The keyword here is "probably". The intelligent dubitative approach of Aaron Toponce (whoever he is) in that page is the right way of addressing the question. While your "I know the Truth while the others follow myths" approach is simply disgusting.

I see I was confirmed in the opinion that you are an idiot.

Enjoy throwing your toys out of the pram it can be theraputic. Doing it in public is generally considered childish.

Jane, you are an ignorant slut. That was all I could think of after reading the first post, and then the rebuttal. Have you lived in the the real "Unix" world? No, not the Linux world, or the window-hugging recent newbie convert to some windows-like distro that has a gui (like Mac)? I am talking about boxes that have never been past runlevel 3 (on linux) and don't even have any X code on them. Me, I prefer OpenBSD or FreeBSD servers, or even stripped down Debian servers. No services except when you specifically install them. No ports open unless you specifically open them. And yes, no remote access to root via SSH.
Yes, you can get hosed on these boxes if you install a stupid app or stupidly install a stupid app. Hopefully you get an email every day informing you of the latest vulnerabilities on the box (like any good BSD does). And then you patch. Unless you have a kernel patch, you don't reboot. Maybe, once a year, or every couple of years on a BSD box, or every decade on an OpenBSD box.
Look, I appreciate your trying to make Unix "mainstream". Good luck with Solaris. It is a PITA to install headless. It wants its GUI. I don't want no stinkin' gui. That's what makes windows "servers" such a piece o' crap - that and the browser and media player that they toss in for "added value". WTF was M$ thinking, putting that kind of crap on a server.
Nice rant, eh? I usually don't do this, but I have been dealing with the marketing department all month, and am ready to go postal. So this crap / drivel just drove me right to the edge.
Good luck.

A similar post by me on pthree.org
I worked with the Unix OS from the early 1980′s (at first we ran early versions on a DEC PDP-11) until 1992. Starting in 1992, I did contract work on proprietary versions based on SVR4.

It was just easier to say the initials “S U” or “super-user” than to say “switch user” or “substitute user”. To insist on correctness, whether authoritarian, historical or otherwise seems petty. To me, "super-user" really means "root" and "su" is a command that might enable me to become root - IF - root has a password and I know that password.
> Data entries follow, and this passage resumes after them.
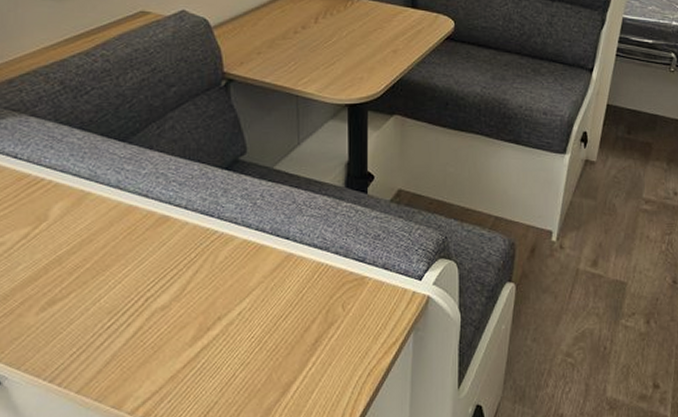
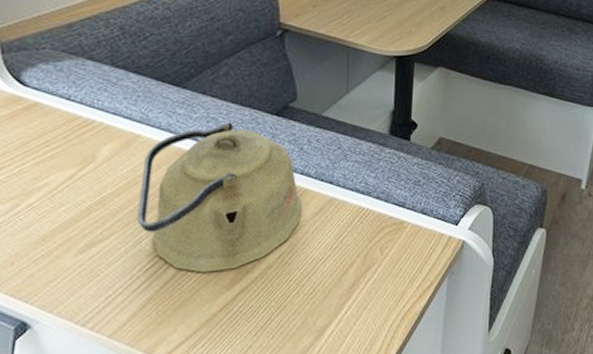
kettle: none [94,178,259,330] -> present [136,122,302,273]

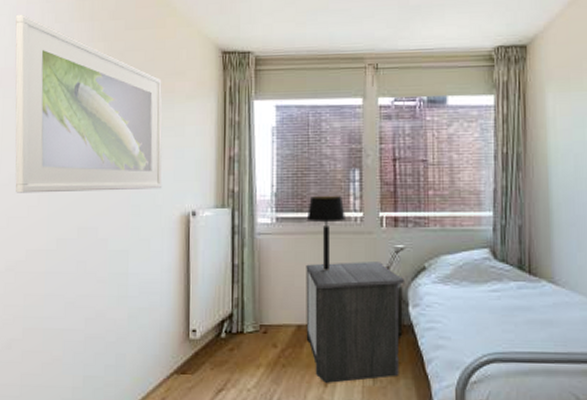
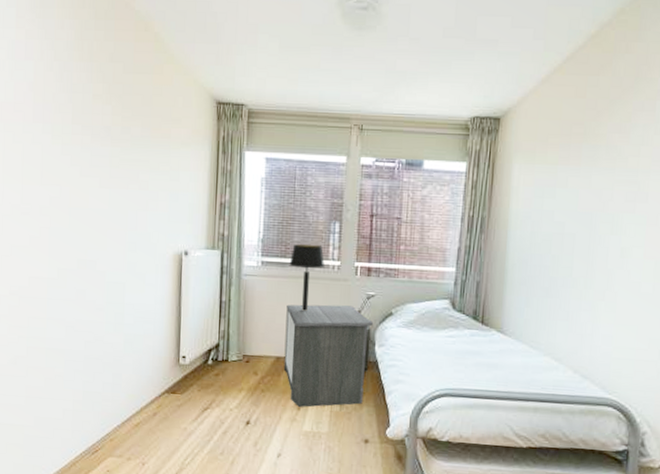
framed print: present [15,15,163,193] -> none [14,50,159,229]

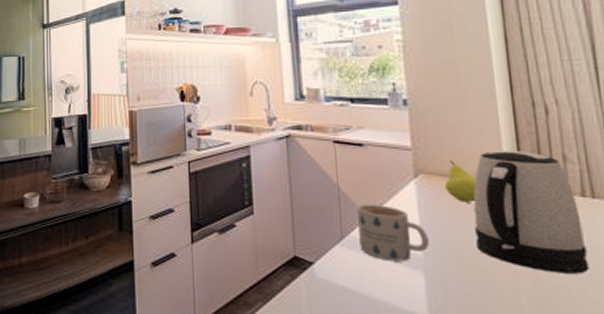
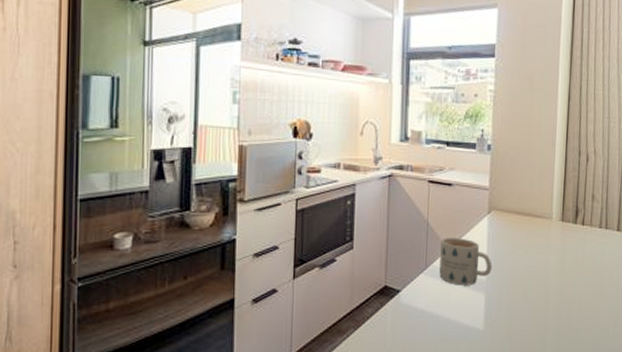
fruit: present [445,160,477,203] -> none [510,199,532,234]
kettle: present [473,150,590,274] -> none [525,190,596,288]

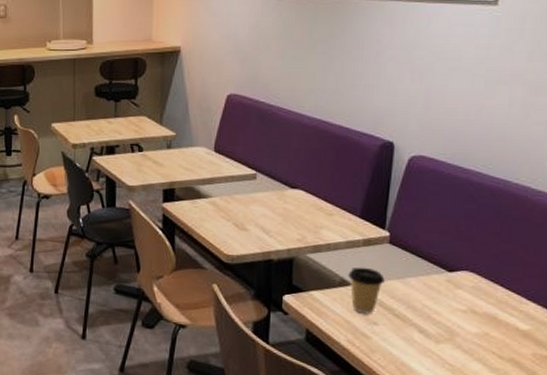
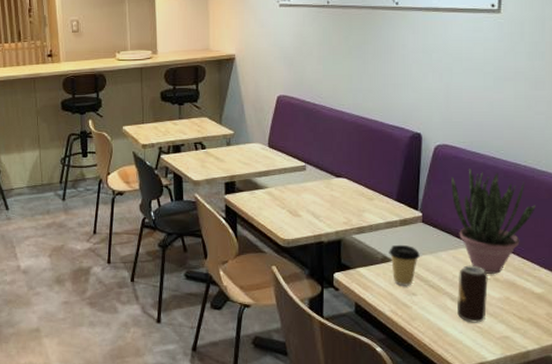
beverage can: none [425,294,464,360] -> present [458,265,488,323]
potted plant: none [426,184,527,306] -> present [451,168,536,274]

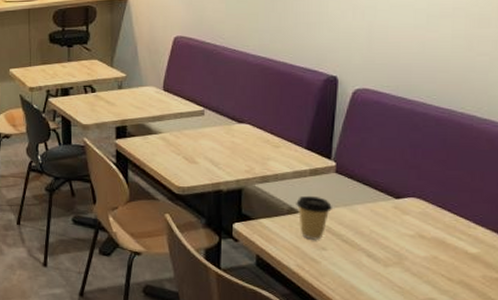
potted plant: present [451,168,536,274] -> none [371,115,474,231]
beverage can: present [458,265,488,323] -> none [374,220,412,283]

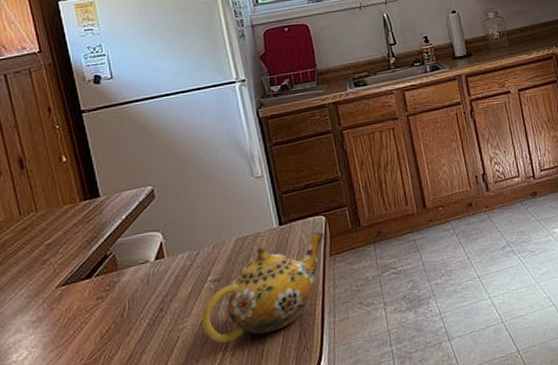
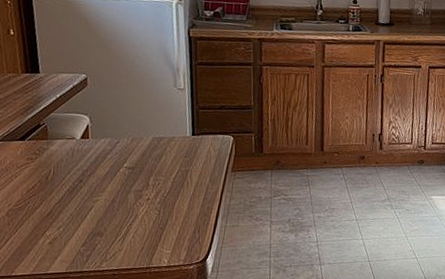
teapot: present [201,232,324,343] -> none [113,149,230,222]

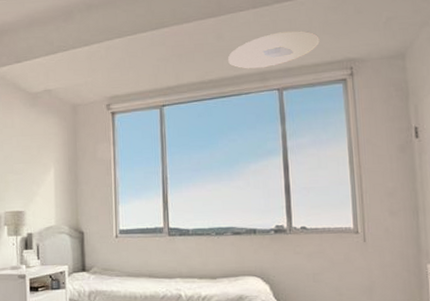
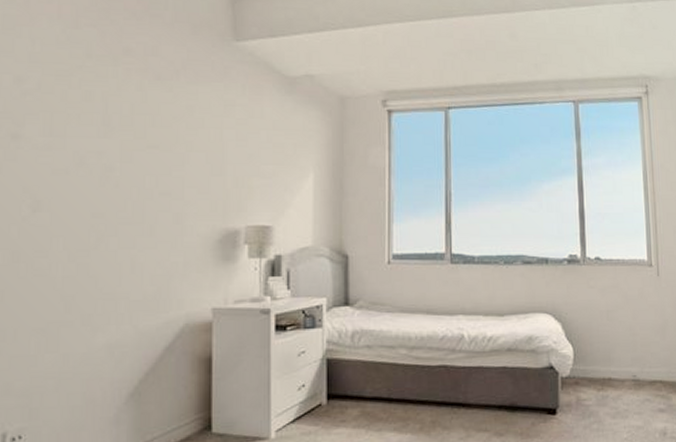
ceiling light: present [228,30,320,69] -> none [522,38,616,76]

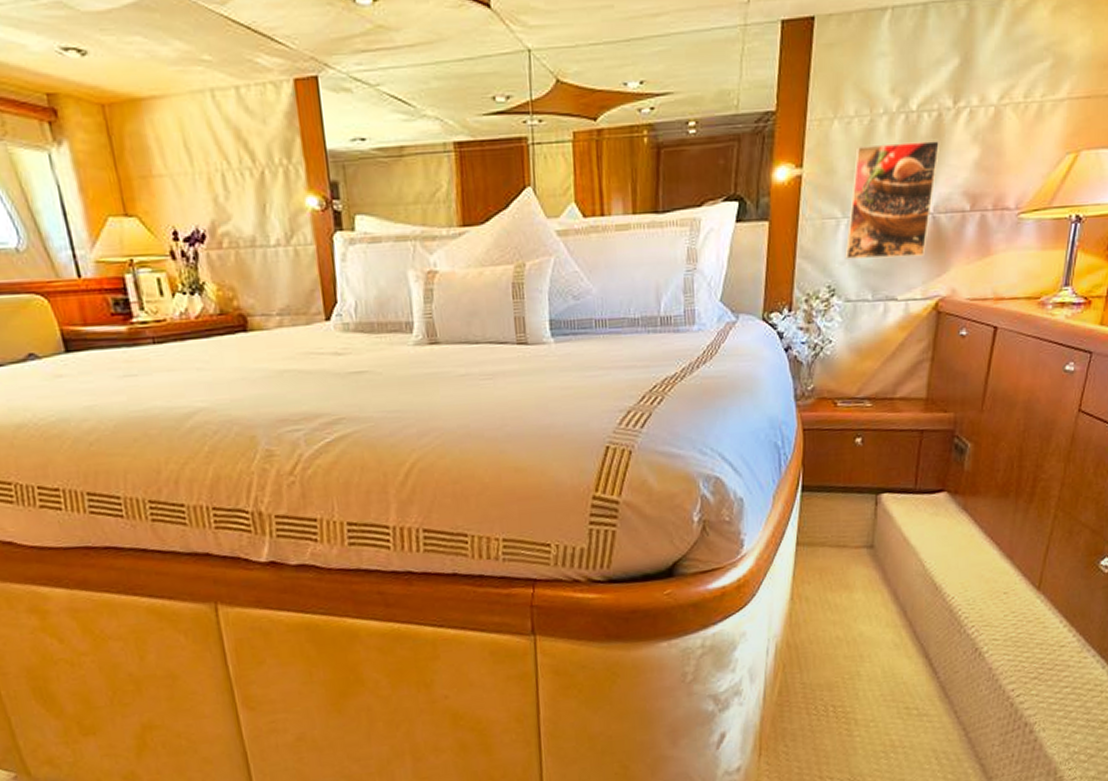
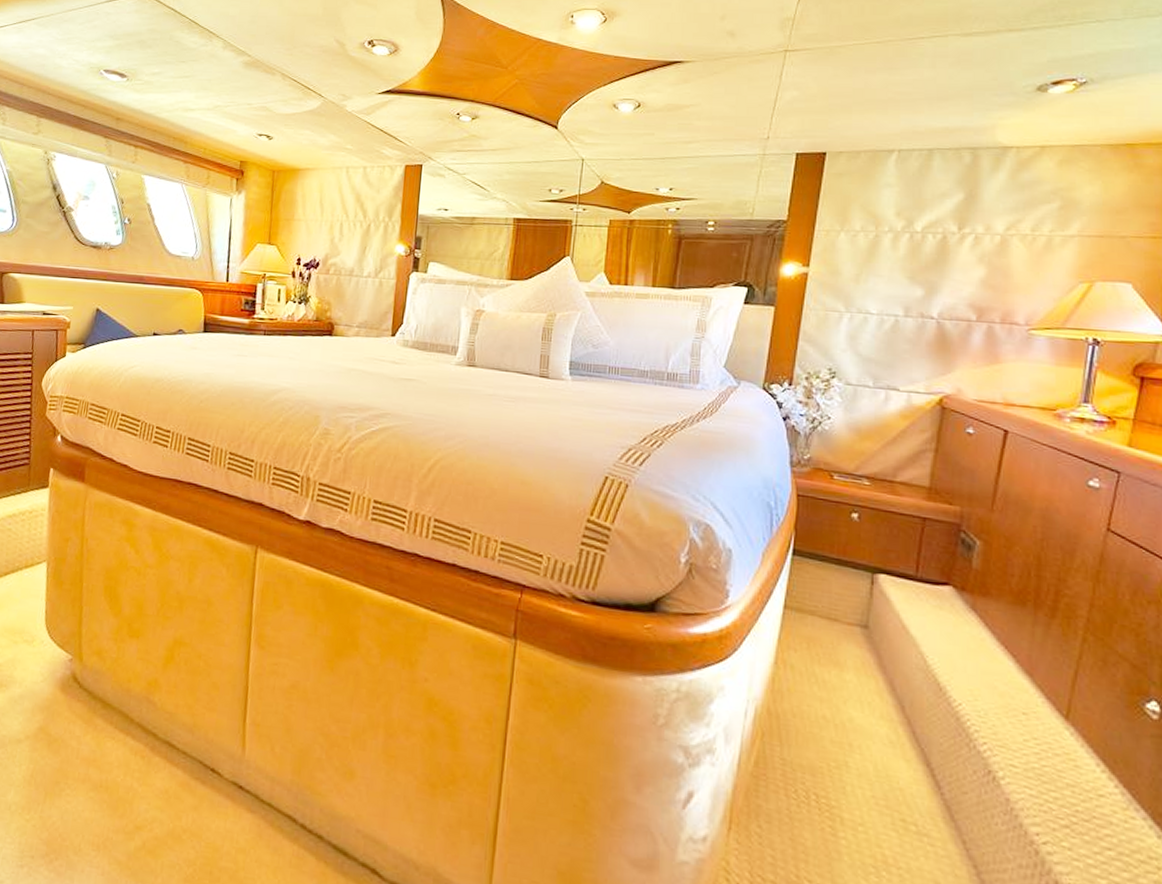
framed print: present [845,141,941,259] -> none [847,255,945,356]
Depending on the options used, su can be used to switch user, substitute user or become “super user”. Success depends on knowledge of the appropriate password. “sudo” on the other hand may allow one to become any other user (depending on the configuration of sudo and being a “sodoer”) knowing only the login password.

On the systems I have used, a sudoer can become root (“super user”) using this shell command at a terminal:

sudo su – root

and responding to the prompt with the login password used to sign in the current user.

I think it is important to point out that you cannot become “super user” or root from a shell with the su command alone unless there is a root password and that password is entered at the prompt.